For Franco-Israelis a chance to elect a Left Front member of parliament

This Sunday, French expats in Israel can choose a member of parliament to represent the Left Front at the National Assembly in Paris: Michèle Parravicini. She can be elected next week to the French parliament, for a seat reserved for a lawmaker to represent the interests of French nationals living in Israel and seven other Mediterranean states.

The Left Front (French: Front de gauche – FG) is a French electoral coalition created by the French Communist Party (PCF) and the Left Party (PG, which was formed when a left-wing minority faction decided to leave the Socialist Party) and the Unitarian Left (Gauche Unitaire), a group which left the New Anticapitalist Party.  In 2013, its constituent parties are, in addition to the two aforementioned parties: the Federation for a Social and Ecological Alternative (Fédération pour une alternative sociale et écologique, FASE), Republic and Socialism (République et socialisme), Convergences and Alternative (Convergences et alternative), the Anticapitalist Left (Gauche anticapitaliste), the Worker’s Communist Party of France (Parti communiste des ouvriers de France, PCOF) and The Alternative (Les alternatifs). The component parties of the FG decided to run a single, common candidate in the last year presidential election: the leader of the PG Jean-Luc Mélenchon, who officially announced his candidacy on 21 January 2011. On 5 June, the PCF’s national delegates approved, with 63.6% against 36.4%, a resolution which included an endorsement of Mélenchon’s candidacy as the Front’s candidate Mélenchon won 11.10%, or 3,984,822 votes, in the first round.


Michèle Parravicini in the Thessaloniki Holocaust Memorial on Freedom Square, Greece, May 2013 (Photo: Front de gauche)

Mélenchon and the FG’s platform in the 2012 presidential election were broken up into nine overarching axes:

  • “Sharing the wealth and abolishing social insecurity” – banning market-based layoffs (licenciements boursiers) for companies which make profits, raise the minimum wage (SMIC) to €1,700, setting a maximum wage differential of 1 to 20 in all businesses, right to retirement with a full pension at 60, defending public services, stopping public sector spending cuts (RGPP), setting a maximum wage at €36,000, 35 hours workweek.
  • “Reclaiming power from banks and financial markets” abolishing fiscal loopholes and privileges, taxing corporations’ financial revenues, creating a ‘public financial pole’ to reorient credit towards jobs, innovation and sustainable development.
  • “Ecological planning” – to create a publicly owned energy sector, creating a national public water service, a new transportation policy promoting public transportation and taxing the transportation of non-vital merchandise.
  • “Producing differently” – a new model of development which respects the environment and individuals, redefining industrial priorities, new rights for employees.
  • “The Republic, for real” – creating a ministry for women and equality, regularizing illegal immigrants, opposition to the “golden rule” of fiscal balance, creating jobs in the public sector.
  • “Convene a constituent assembly for the Sixth Republic” – convening a constituent assembly, repealing the 2010 local and regional government reform, proportional representation in all elections, reducing presidential powers and strengthening parliamentary powers, guaranteeing judicial and press freedom.
  • “Repealing the Lisbon Treaty and creating another Europe” – proposing and adopting a new European treaty which would ‘prioritize social progress and democracy’.
  • “To change the course of globalization” – withdrawing French troops from the occupation in Afghanistan, French withdrawal from NATO, recognizing the independence of a Palestinian state alongside Israel within 1967 borders, creation of a Tobin Tax to finance international development and cooperation and debt forgiveness for low-income countries.
  • “Prioritizing human emancipation” – creating jobs in public education, spending 1% of GDP on arts and culture, doubling investment in research.

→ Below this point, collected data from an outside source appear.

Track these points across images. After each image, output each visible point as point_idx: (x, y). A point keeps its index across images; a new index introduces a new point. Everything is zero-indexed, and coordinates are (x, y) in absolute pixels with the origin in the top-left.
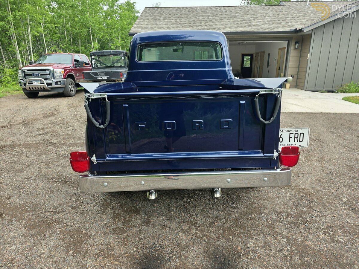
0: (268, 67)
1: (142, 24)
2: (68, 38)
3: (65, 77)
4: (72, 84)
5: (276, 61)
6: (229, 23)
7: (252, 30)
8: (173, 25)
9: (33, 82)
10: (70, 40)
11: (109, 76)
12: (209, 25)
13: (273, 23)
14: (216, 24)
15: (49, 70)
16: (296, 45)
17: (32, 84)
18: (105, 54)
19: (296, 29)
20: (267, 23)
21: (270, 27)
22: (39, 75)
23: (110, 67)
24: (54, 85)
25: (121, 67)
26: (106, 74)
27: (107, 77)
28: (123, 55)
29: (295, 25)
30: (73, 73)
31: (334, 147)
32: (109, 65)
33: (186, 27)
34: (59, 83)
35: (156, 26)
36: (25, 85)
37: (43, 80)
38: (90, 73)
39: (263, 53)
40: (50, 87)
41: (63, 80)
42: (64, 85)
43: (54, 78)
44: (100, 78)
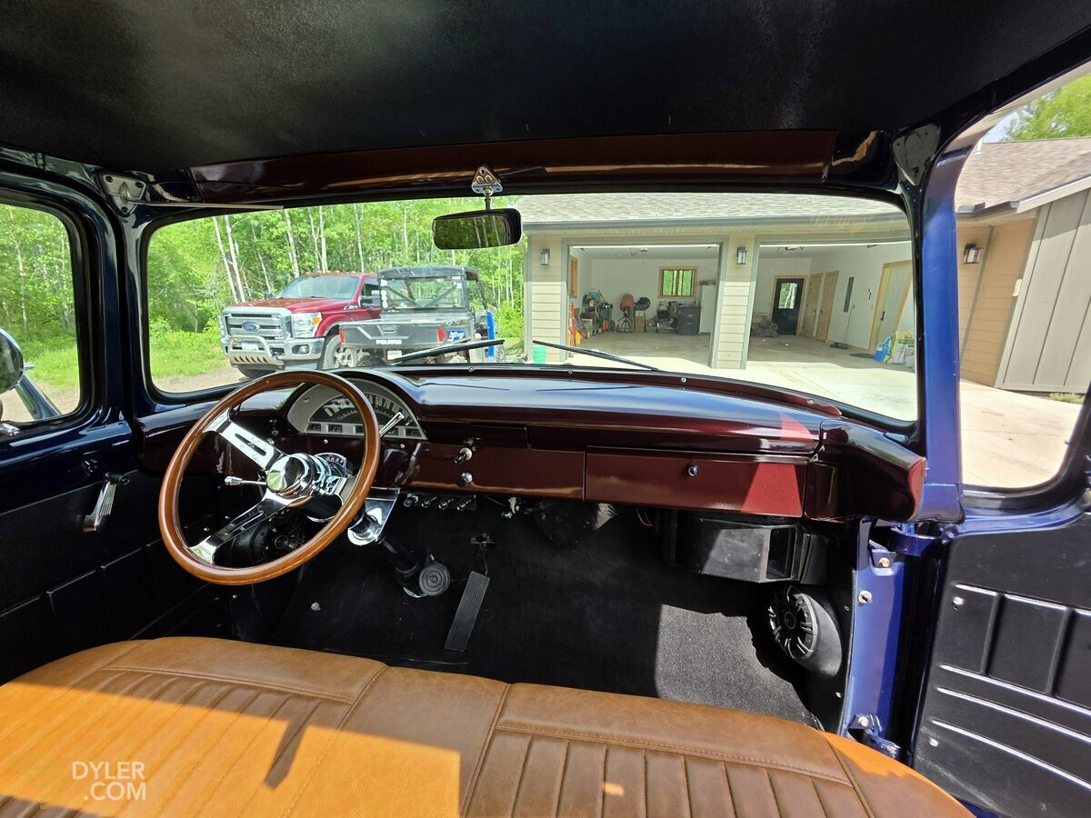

Since 2012, French expatriates send their very own regional constituency representatives to the National Assembly in Paris. This Sunday, French citizens living in Israel have the opportunity to elect their député, their own congressman. Last year’s election was annulled because the winner — Franco-Israeli Daphna Poznanski-Benhamou from the Socialist Party  — was disqualified due to campaign funding irregularities, thus requiring the new vote.

The French diaspora is divided into 11 so-called conscriptions. Some of these regional groups consist of two countries. Others have many more — such as the tenth, which includes 48 countries in Africa and the Middle East. Israel is part of the eighth conscription, together with Italy, Turkey, Cyprus, Greece, Malta, San Marino and the Vatican.

Among the countries in its group, Israel has, by far, the largest number of French citizens. More than half of the eighth conscription’s 113,666 eligible voters are located here, which means that Franco-Israelis could have the decisive say in who gets elected.  During the previous elections for French overseas residents, last June, only 7 percent of eligible voters in Israel cast a ballot (elsewhere participation was higher), and officials have little faith that the percentage will drastically improve this time around. About 150,000 French citizens reside in Israel, but more than half never registered with the French authorities and so cannot vote.